Wood J chose not to vary his original judgment on capacity in light of the judgement of the House of Lords, largely because neither the council nor the OS were asking for any variation. He did state, however, that it was necessary in the light of R v C (Gary Anthony) to distinguish between those matters which go directly to a person's capacity to make a choice, and those matters which can only be relevant to a best interests decision (paragraph 40). The two matters should be considered sequentially: first, the factors effecting capacity to choose and, secondly, if the person lacks capacity, the factors relevant to the best interests decision. 

Reporting restrictions
The issue of the reporting restrictions which apply in the Court of Protection was raised in A (by his litigation friend the Official Solicitor) v Independent News Ltd and Others [2010] Civ 343. The OS appealed against a decision to allow the media to report on a hearing of an application by A's family in the Court of Protection. A had severe learning difficulties and was blind. He was a musical prodigy and his story had generated considerable interest from the press and public.

The Court of Appeal upheld the first instance decision to lift the reporting restrictions. The Court restated the general rule that Court of Protection cases should be heard in private. Under Rule 93(1)(a) of the Court of Protection Rules, the restrictions on access and reporting can be lifted if there is a 'good reason' for doing so. The Court held that there was clearly a good reason to lift the restrictions, given the public's interest in the case which was in no way prurient. More generally, as the Lord Chief Justice stated:

'It is valuable for the public to be fully informed of precisely what happens in a court in which the overwhelming majority of hearings are, in accordance with the statutory structure governing its process, to be conducted in private (paragraph 17).'

The Court also offered important guidance on the balance to be struck between Article 8 and Article 10 in considering this issue. The Court suspected that in many cases the consideration of Article 8 would add little, if anything, to the decision of the Court under Rules 90-93. Nevertheless, the Court should specifically consider the Article 8 rights of any party whose private life may in some way be intruded upon (paragraph 24).

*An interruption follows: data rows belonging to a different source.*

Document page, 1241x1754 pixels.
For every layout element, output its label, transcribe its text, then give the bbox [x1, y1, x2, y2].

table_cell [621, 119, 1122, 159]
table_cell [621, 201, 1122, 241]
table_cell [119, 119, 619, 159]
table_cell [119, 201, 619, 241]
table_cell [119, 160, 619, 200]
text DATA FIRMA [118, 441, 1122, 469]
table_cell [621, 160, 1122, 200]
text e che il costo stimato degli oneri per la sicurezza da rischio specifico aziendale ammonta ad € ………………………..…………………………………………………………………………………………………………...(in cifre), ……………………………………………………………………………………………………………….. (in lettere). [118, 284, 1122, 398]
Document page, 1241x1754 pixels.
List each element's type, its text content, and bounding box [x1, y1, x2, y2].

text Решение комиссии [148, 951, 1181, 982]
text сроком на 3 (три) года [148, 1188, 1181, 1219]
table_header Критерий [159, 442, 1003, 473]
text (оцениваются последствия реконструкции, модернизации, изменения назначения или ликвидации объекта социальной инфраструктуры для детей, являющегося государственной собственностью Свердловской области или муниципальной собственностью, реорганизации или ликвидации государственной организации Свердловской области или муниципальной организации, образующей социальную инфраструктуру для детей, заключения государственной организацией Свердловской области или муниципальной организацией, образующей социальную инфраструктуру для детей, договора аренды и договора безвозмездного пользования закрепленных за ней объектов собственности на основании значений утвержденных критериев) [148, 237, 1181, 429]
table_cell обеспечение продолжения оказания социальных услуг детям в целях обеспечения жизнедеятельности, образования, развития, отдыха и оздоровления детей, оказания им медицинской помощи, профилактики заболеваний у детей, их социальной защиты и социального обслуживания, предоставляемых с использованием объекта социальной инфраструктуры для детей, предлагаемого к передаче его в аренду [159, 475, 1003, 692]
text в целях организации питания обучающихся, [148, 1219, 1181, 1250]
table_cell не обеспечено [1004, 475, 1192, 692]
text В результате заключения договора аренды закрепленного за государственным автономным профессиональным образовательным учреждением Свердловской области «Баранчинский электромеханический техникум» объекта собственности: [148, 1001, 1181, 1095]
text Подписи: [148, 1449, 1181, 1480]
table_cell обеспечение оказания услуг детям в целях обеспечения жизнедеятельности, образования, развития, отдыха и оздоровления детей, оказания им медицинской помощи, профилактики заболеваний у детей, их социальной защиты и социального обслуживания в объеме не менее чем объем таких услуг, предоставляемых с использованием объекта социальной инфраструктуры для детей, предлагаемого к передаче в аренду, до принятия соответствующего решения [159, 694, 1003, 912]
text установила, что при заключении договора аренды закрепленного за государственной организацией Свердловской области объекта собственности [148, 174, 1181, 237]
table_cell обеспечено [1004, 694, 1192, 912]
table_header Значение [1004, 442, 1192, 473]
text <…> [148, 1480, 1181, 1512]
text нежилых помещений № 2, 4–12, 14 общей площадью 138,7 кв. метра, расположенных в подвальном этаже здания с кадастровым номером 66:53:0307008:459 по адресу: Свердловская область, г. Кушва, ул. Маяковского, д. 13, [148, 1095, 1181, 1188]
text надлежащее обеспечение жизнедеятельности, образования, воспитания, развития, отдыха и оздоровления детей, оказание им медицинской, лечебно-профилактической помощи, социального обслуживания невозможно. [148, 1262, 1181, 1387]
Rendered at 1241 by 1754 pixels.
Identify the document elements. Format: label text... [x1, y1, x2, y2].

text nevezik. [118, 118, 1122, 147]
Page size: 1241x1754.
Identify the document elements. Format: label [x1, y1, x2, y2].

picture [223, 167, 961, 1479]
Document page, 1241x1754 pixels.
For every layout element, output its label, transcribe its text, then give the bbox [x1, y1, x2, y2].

In relation to the media's Article 10 rights, Hedley J had held at first instance that they were engaged only after a 'good reason' had been established to lift the reporting restrictions. This was rejected by the Court of Appeal, which held that the media's Article 10 rights were engaged from the time of the media's application for the restrictions to be lifted (paragraph 32). This did not affect the final determination of the appeal.